The Vow of the Bed of Good Fortune (Saubhāgya-śayana) and the Saubhāgyāṣṭaka
स्थापयेत्स्निग्धनिष्पावान्कुसुंभक्षीरजीरकम् । तरुराजेक्षुलवणं कुस्तुंबुरुमथाष्टमम्
sthāpayetsnigdhaniṣpāvānkusuṃbhakṣīrajīrakam | tarurājekṣulavaṇaṃ kustuṃburumathāṣṭamam
当陈设(为供品之料):油润的尼湿婆瓦豆(niṣpāva)、红花(kusumbha)、乳、孜然;并加树王草(tarurāja)、甘蔗、盐,以及第八的香菜(kustumburu)。
Unspecified (context-dependent; this verse reads as an instructional prescription within the narrative).
Primary Rasa: shanta
Secondary Rasa: adbhuta
Sandhi Resolution Notes: स्थापयेत्स्निग्धनिष्पावान् = स्थापयेत् + स्निग्धनिष्पावान्; स्निग्धनिष्पावान्कुसुम्भ... = स्निग्धनिष्पावान् + कुसुम्भ... (न् + क → ङ्क/अनुस्वार-परिवर्तन लेखनभेद); कुस्तुंबुरुमथाष्टमम् = कुस्तुम्बुरु + अथ + अष्टमम्
The verse is phrased as a practical instruction listing items to be ‘placed/arranged,’ which commonly fits either an offering-preparation or a recipe-like preparation. Without the surrounding verses of Adhyaya 29, the safest reading is that it is an ingredient list used for a prescribed preparation in context.

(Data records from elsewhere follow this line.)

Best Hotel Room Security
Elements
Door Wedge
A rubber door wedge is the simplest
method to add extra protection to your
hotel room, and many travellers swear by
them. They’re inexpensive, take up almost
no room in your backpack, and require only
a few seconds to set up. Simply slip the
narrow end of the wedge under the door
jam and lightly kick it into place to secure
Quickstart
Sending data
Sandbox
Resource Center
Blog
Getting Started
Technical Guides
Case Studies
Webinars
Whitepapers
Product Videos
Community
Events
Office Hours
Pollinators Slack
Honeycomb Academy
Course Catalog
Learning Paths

Tarurāja is a plant-name (literally “king of trees”). Many Purāṇic and nighaṇṭu sources use such epithets for specific botanicals; identifying the exact modern species typically requires the chapter’s broader topic and traditional commentarial glosses.

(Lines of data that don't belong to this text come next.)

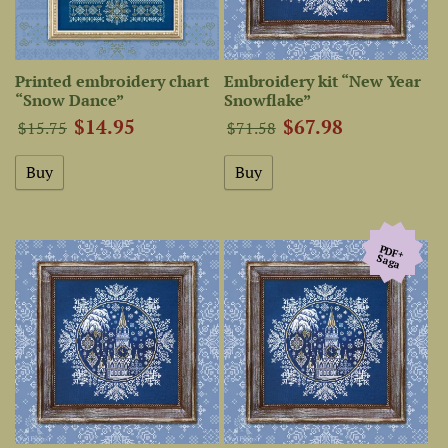
Printed embroidery chart
Embroidery kit “New Year
“Snow Dance”
Snowflake”
$14.95
$67.98
$15.75
$71.58
PDF+
Saga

It preserves a traditional enumerative instruction: a specific set of eight items (ending with coriander as the eighth) to be included in a prescribed preparation, reflecting the Padma Purāṇa’s encyclopedic, practical-detail style even within a cosmological/ritual corpus.